Treat the captives well, and care for them.
All the soldiers taken must be cared for with magnanimitty and sincerity so that they may be used by us.
This is called ‘winning a battle and becoming stronger.’
Hence what is essential in war is victory, not prolonged operations. . .
– The Art of War
Military contractors do not seek victory, but, “prolonged operations.”
Instead of breaking minds and bodies in order to win hearts and minds, maybe we should have read more history.
I have recently read Sun Tzu’s “The Art of War”. Although this book was written over 2300 years ago and in a time before drone missiles, military contractors and Military Industrial Complexes, I feel that it is a good book to read for everyone who would like to learn the age old and time tested concepts of military strategy.
The best translation of “The Art of War” in my opinion is the work of Samuel B Griffith, who goes into deep historical detail in the quest of relating the times and circumstances Sun Tzu and his contemporaries lived in during the age of the Warring States in China between 450-300 B.C.
Within the many translations of Sun Tzu’s work there are many gems of wisdom, such as these.
Where the army is, prices are high; when prices rise the wealth of the people is exhausted.
Huge military contracts that are paid out of the American treasury and American tax dollars kept prices high at home and abroad, as resources that would have been sold at a lower price in America (or services, or skilled labor) can now be sold to a higher paying market abroad, whether the buyer is Bechtel, or Haliburton, or the free markets that emerge only after you have flattened the previous structure of the local competition. (Think Iraq, the day after “Shock and Awe” began)
When a country is impoverished by military operations it is due to distant transportation; carriage of supplies for greater distances render the people destitute.
Oil is our military. American tanks run on oil, so do planes, so do missiles, in a way.
In the time of Sun Tzu it was horse carriage and how far a man could walk.
Now we have a similar problem. We travel vast distances to engage our enemies half way around the world. This takes a great effort that comes at a great cost, to both the nation, but also the population of that nation. That means peasants like us.

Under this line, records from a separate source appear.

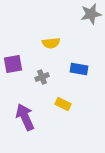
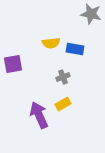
gray star: rotated 25 degrees clockwise
blue rectangle: moved 4 px left, 20 px up
gray cross: moved 21 px right
yellow rectangle: rotated 56 degrees counterclockwise
purple arrow: moved 14 px right, 2 px up
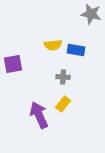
yellow semicircle: moved 2 px right, 2 px down
blue rectangle: moved 1 px right, 1 px down
gray cross: rotated 24 degrees clockwise
yellow rectangle: rotated 21 degrees counterclockwise
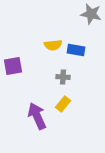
purple square: moved 2 px down
purple arrow: moved 2 px left, 1 px down
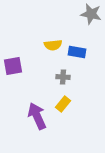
blue rectangle: moved 1 px right, 2 px down
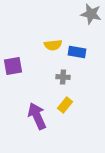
yellow rectangle: moved 2 px right, 1 px down
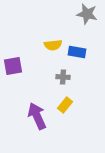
gray star: moved 4 px left
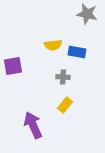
purple arrow: moved 4 px left, 9 px down
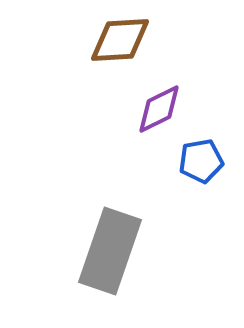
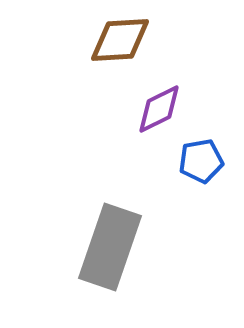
gray rectangle: moved 4 px up
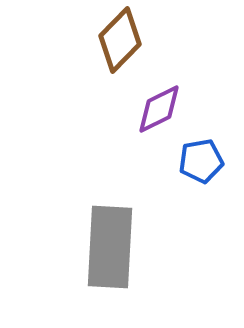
brown diamond: rotated 42 degrees counterclockwise
gray rectangle: rotated 16 degrees counterclockwise
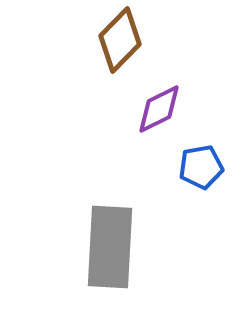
blue pentagon: moved 6 px down
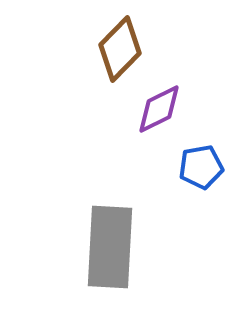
brown diamond: moved 9 px down
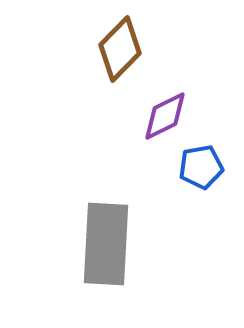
purple diamond: moved 6 px right, 7 px down
gray rectangle: moved 4 px left, 3 px up
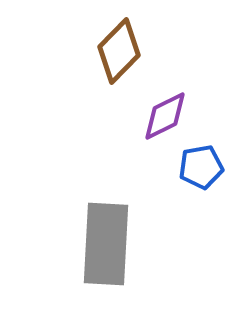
brown diamond: moved 1 px left, 2 px down
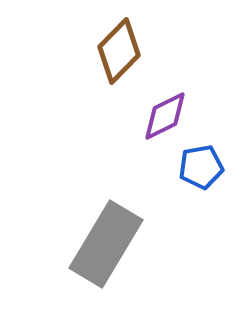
gray rectangle: rotated 28 degrees clockwise
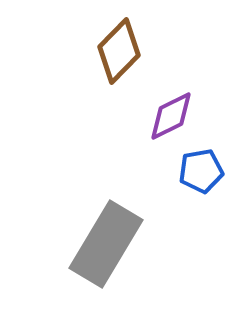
purple diamond: moved 6 px right
blue pentagon: moved 4 px down
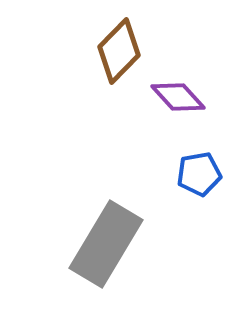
purple diamond: moved 7 px right, 19 px up; rotated 74 degrees clockwise
blue pentagon: moved 2 px left, 3 px down
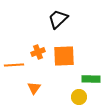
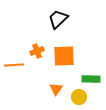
orange cross: moved 1 px left, 1 px up
orange triangle: moved 22 px right, 1 px down
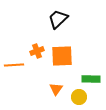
orange square: moved 2 px left
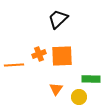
orange cross: moved 2 px right, 3 px down
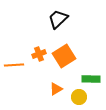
orange square: moved 2 px right; rotated 30 degrees counterclockwise
orange triangle: rotated 24 degrees clockwise
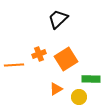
orange square: moved 2 px right, 3 px down
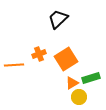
green rectangle: moved 1 px up; rotated 18 degrees counterclockwise
orange triangle: moved 16 px right, 6 px up
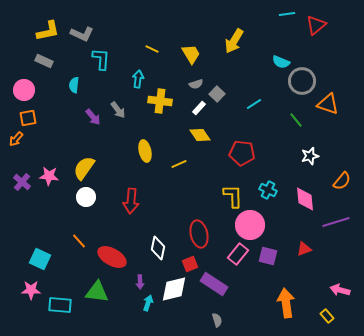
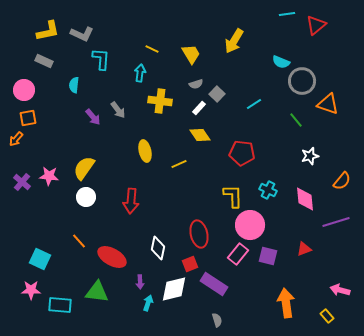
cyan arrow at (138, 79): moved 2 px right, 6 px up
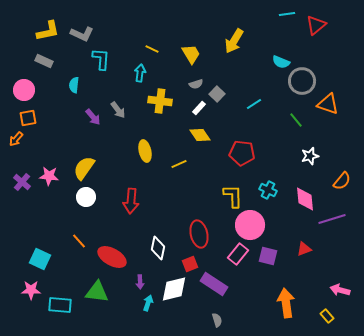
purple line at (336, 222): moved 4 px left, 3 px up
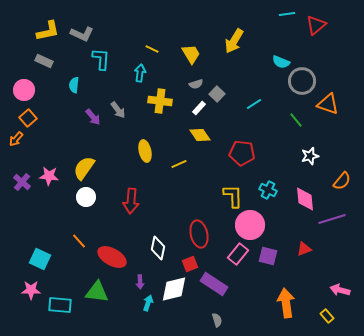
orange square at (28, 118): rotated 30 degrees counterclockwise
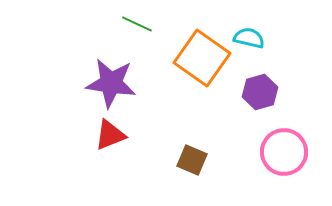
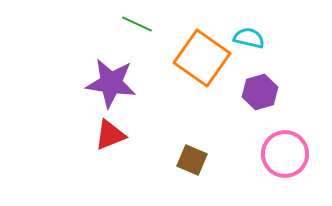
pink circle: moved 1 px right, 2 px down
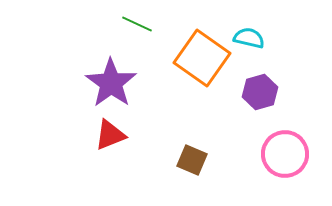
purple star: rotated 27 degrees clockwise
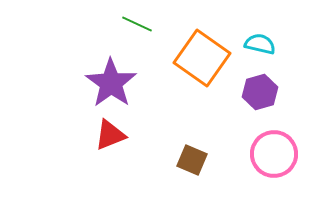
cyan semicircle: moved 11 px right, 6 px down
pink circle: moved 11 px left
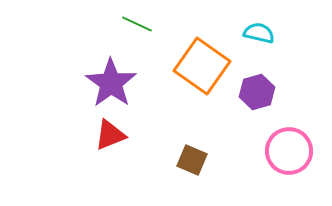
cyan semicircle: moved 1 px left, 11 px up
orange square: moved 8 px down
purple hexagon: moved 3 px left
pink circle: moved 15 px right, 3 px up
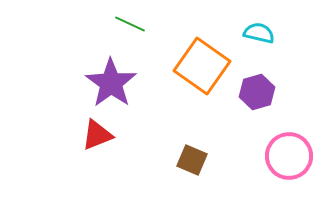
green line: moved 7 px left
red triangle: moved 13 px left
pink circle: moved 5 px down
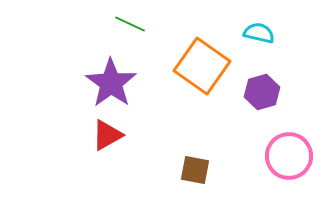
purple hexagon: moved 5 px right
red triangle: moved 10 px right; rotated 8 degrees counterclockwise
brown square: moved 3 px right, 10 px down; rotated 12 degrees counterclockwise
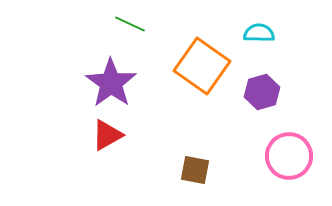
cyan semicircle: rotated 12 degrees counterclockwise
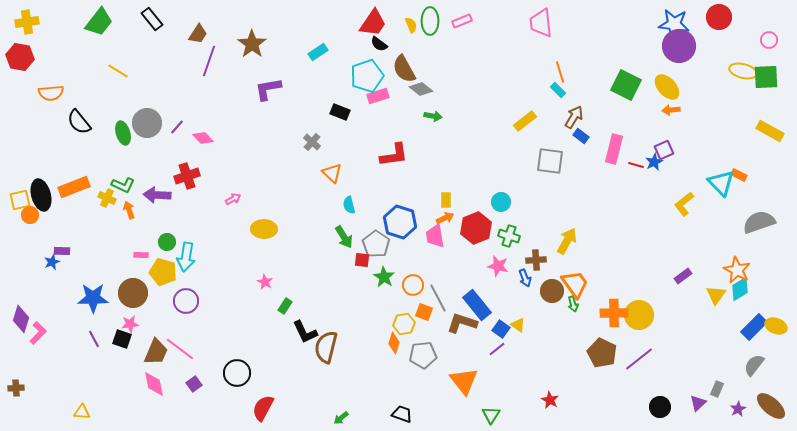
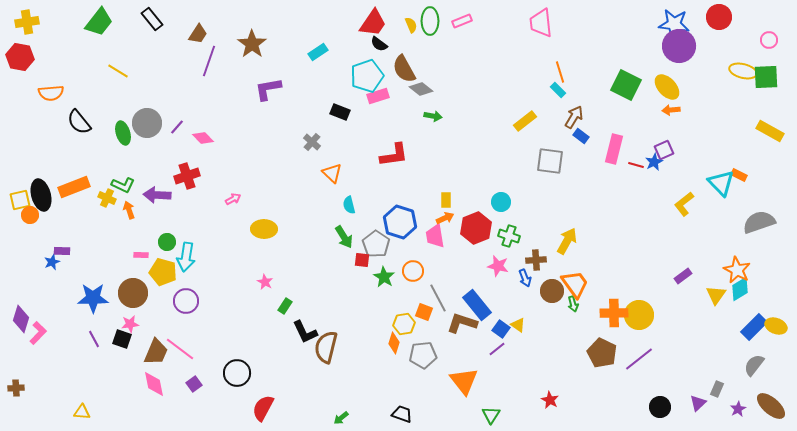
orange circle at (413, 285): moved 14 px up
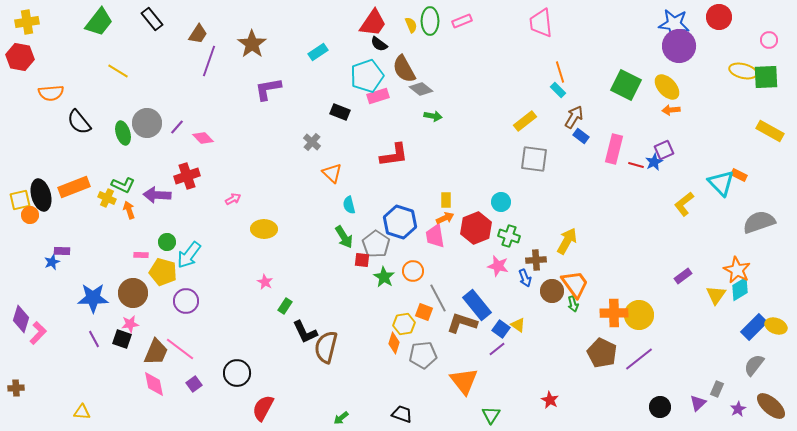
gray square at (550, 161): moved 16 px left, 2 px up
cyan arrow at (186, 257): moved 3 px right, 2 px up; rotated 28 degrees clockwise
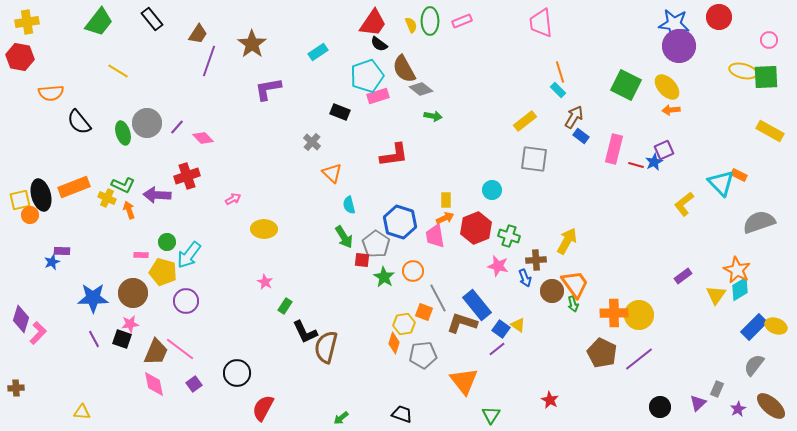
cyan circle at (501, 202): moved 9 px left, 12 px up
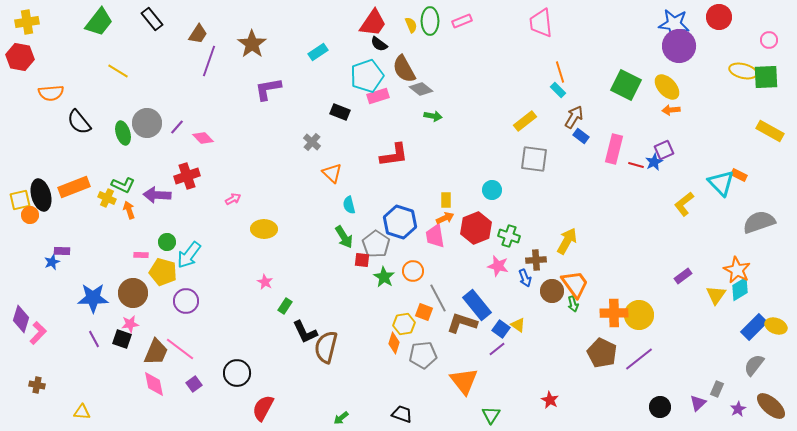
brown cross at (16, 388): moved 21 px right, 3 px up; rotated 14 degrees clockwise
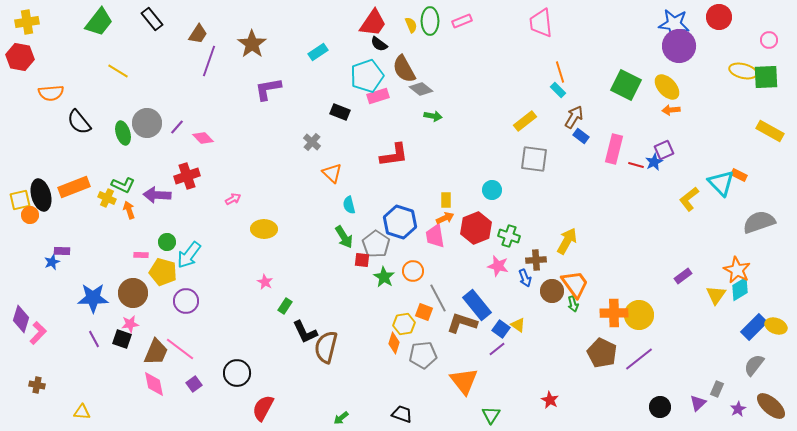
yellow L-shape at (684, 204): moved 5 px right, 5 px up
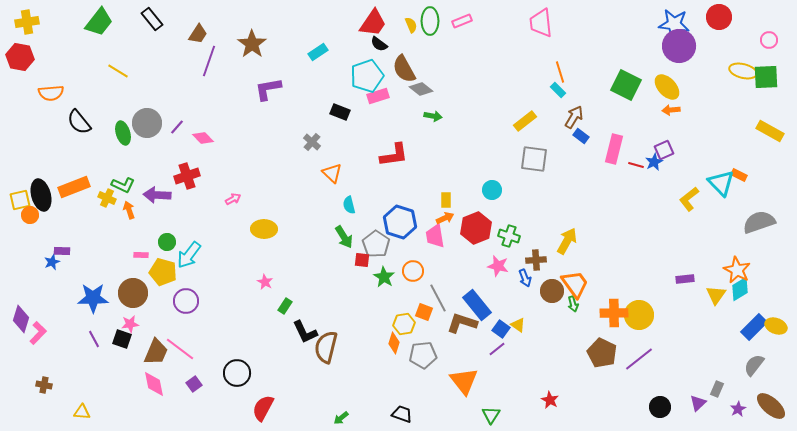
purple rectangle at (683, 276): moved 2 px right, 3 px down; rotated 30 degrees clockwise
brown cross at (37, 385): moved 7 px right
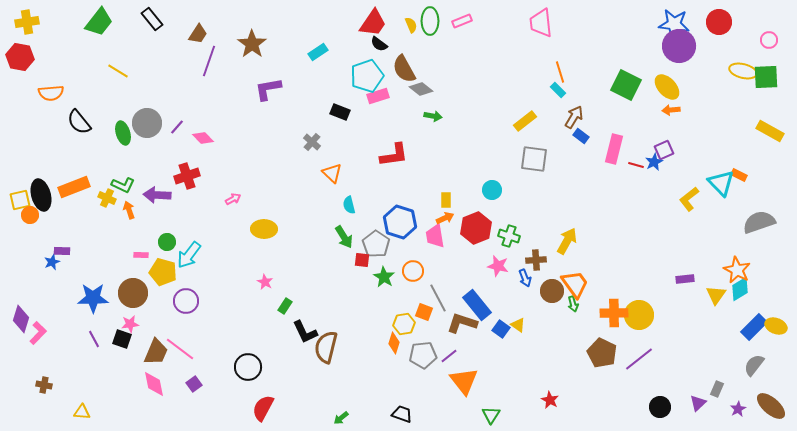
red circle at (719, 17): moved 5 px down
purple line at (497, 349): moved 48 px left, 7 px down
black circle at (237, 373): moved 11 px right, 6 px up
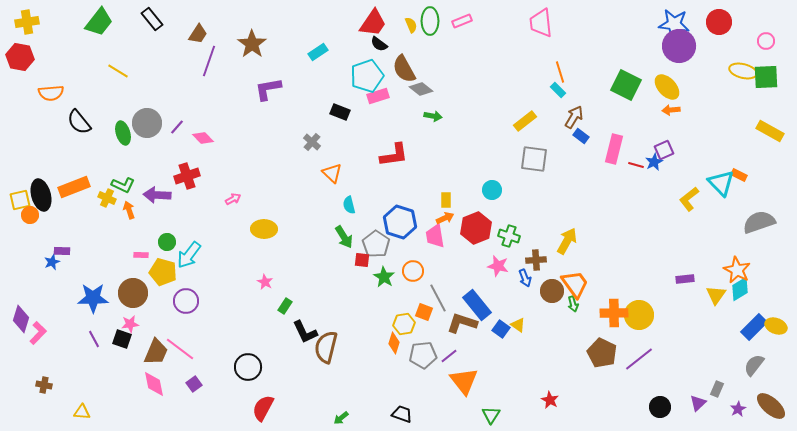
pink circle at (769, 40): moved 3 px left, 1 px down
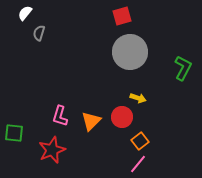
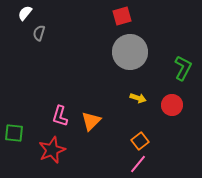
red circle: moved 50 px right, 12 px up
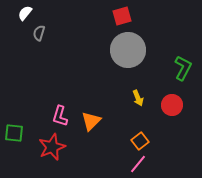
gray circle: moved 2 px left, 2 px up
yellow arrow: rotated 49 degrees clockwise
red star: moved 3 px up
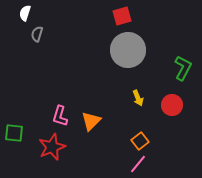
white semicircle: rotated 21 degrees counterclockwise
gray semicircle: moved 2 px left, 1 px down
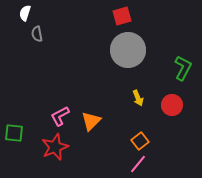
gray semicircle: rotated 28 degrees counterclockwise
pink L-shape: rotated 45 degrees clockwise
red star: moved 3 px right
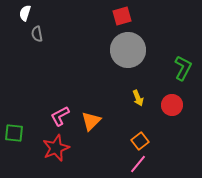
red star: moved 1 px right, 1 px down
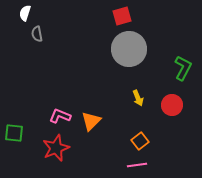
gray circle: moved 1 px right, 1 px up
pink L-shape: rotated 50 degrees clockwise
pink line: moved 1 px left, 1 px down; rotated 42 degrees clockwise
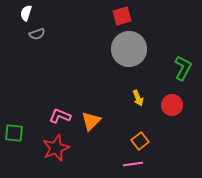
white semicircle: moved 1 px right
gray semicircle: rotated 98 degrees counterclockwise
pink line: moved 4 px left, 1 px up
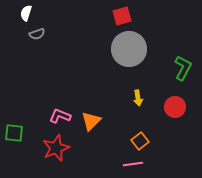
yellow arrow: rotated 14 degrees clockwise
red circle: moved 3 px right, 2 px down
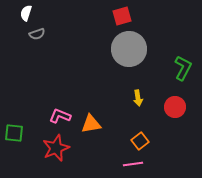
orange triangle: moved 3 px down; rotated 35 degrees clockwise
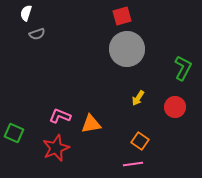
gray circle: moved 2 px left
yellow arrow: rotated 42 degrees clockwise
green square: rotated 18 degrees clockwise
orange square: rotated 18 degrees counterclockwise
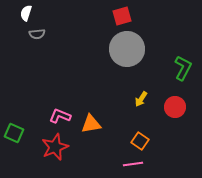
gray semicircle: rotated 14 degrees clockwise
yellow arrow: moved 3 px right, 1 px down
red star: moved 1 px left, 1 px up
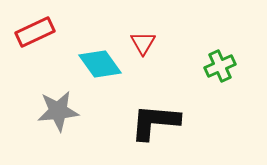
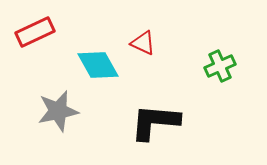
red triangle: rotated 36 degrees counterclockwise
cyan diamond: moved 2 px left, 1 px down; rotated 6 degrees clockwise
gray star: rotated 6 degrees counterclockwise
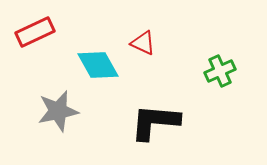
green cross: moved 5 px down
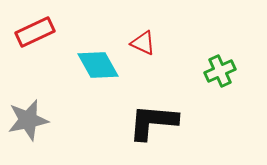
gray star: moved 30 px left, 9 px down
black L-shape: moved 2 px left
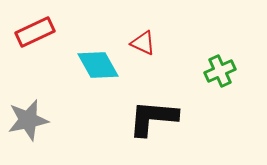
black L-shape: moved 4 px up
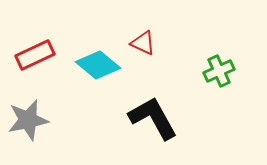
red rectangle: moved 23 px down
cyan diamond: rotated 21 degrees counterclockwise
green cross: moved 1 px left
black L-shape: rotated 56 degrees clockwise
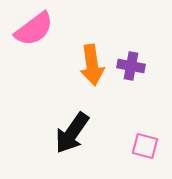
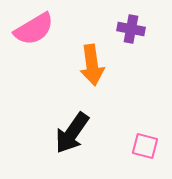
pink semicircle: rotated 6 degrees clockwise
purple cross: moved 37 px up
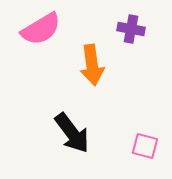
pink semicircle: moved 7 px right
black arrow: rotated 72 degrees counterclockwise
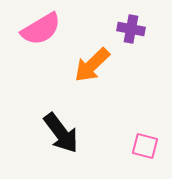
orange arrow: rotated 54 degrees clockwise
black arrow: moved 11 px left
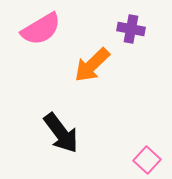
pink square: moved 2 px right, 14 px down; rotated 28 degrees clockwise
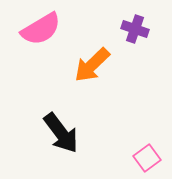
purple cross: moved 4 px right; rotated 8 degrees clockwise
pink square: moved 2 px up; rotated 12 degrees clockwise
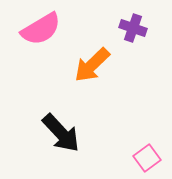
purple cross: moved 2 px left, 1 px up
black arrow: rotated 6 degrees counterclockwise
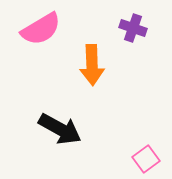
orange arrow: rotated 48 degrees counterclockwise
black arrow: moved 1 px left, 4 px up; rotated 18 degrees counterclockwise
pink square: moved 1 px left, 1 px down
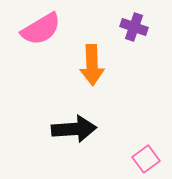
purple cross: moved 1 px right, 1 px up
black arrow: moved 14 px right; rotated 33 degrees counterclockwise
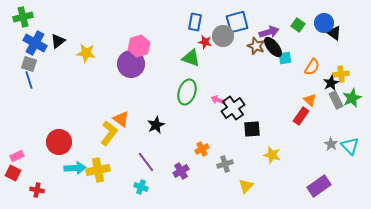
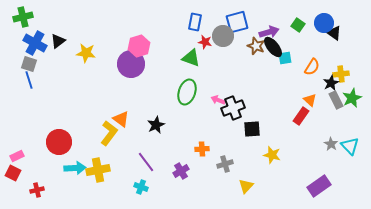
black cross at (233, 108): rotated 15 degrees clockwise
orange cross at (202, 149): rotated 24 degrees clockwise
red cross at (37, 190): rotated 24 degrees counterclockwise
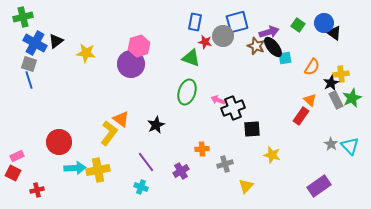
black triangle at (58, 41): moved 2 px left
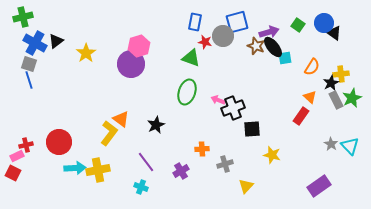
yellow star at (86, 53): rotated 30 degrees clockwise
orange triangle at (310, 100): moved 3 px up
red cross at (37, 190): moved 11 px left, 45 px up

We suffer, so that our national wealth can be used to fight wars.
It has become clear that we go to war not to fight true enemies. What nation could possibly fight an American force that spends more money yearly on itself than all of the other nations of the world combined No, we fight wars so we can be able to fight wars. Just as an army of scientists, scholars and historians followed the army of Alexander the Great into Asia, the American military is followed by an army of contractors, subcontractors, experts and all of the people required to feed, house, clothe and fleece them.
America fights war today foolishly. We do so with vague goals, with vague reasons to do so, and we do nothing more than claim bases where we will be attacked and where we will attack from in the future. As important as it may be to curb terrorism where we can and to protect our interests at all costs, without clear cut goals there can be no real victories, and to wage war without the ability to gain victory is worse than foolish, it is criminal.
Thus a victorious army wins it’s victories before seeking battle; an army destined to defeat fights in the hope of winning.
We wage war for money. Pure and simple. Bombs must be exploded so that bombs may be built, and the same is true for bases and drone missiles and transport vehicles and the like. We do not fight our enemies because we must, we do so because we can. That is not how to win a battle, and why should we fight at all if it is not to win?
Victory is the main object in war. If this is long delayed, weapons are blunted and morale depressed. When troops attack cities, their strength will be exhausted.
The question of our troops begin overused and often exhausted is undeniable. The same is true of our national resources, both the wealth we spend and the price we pay in our countrymen’s dearly lost blood. I believe that the leaders we lose everyday we stay at war with no clear goals or path to victory is the greatest of all losses we can suffer as a nation.
I leave you with one more quote from the venerable Sun Tzu, and one more thought before I go.
For there has never been a protracted war from which a country has benefitted.
And that is as true today as it was in 300 B.C.
If we do not fight to win, if we torture for false evidence to allow war to take place in order to profit from it, are we not destined to lose at least as much as we seem to gain, if not much more?
And if President Obama does not respect the rule of law, is he not complicit as well?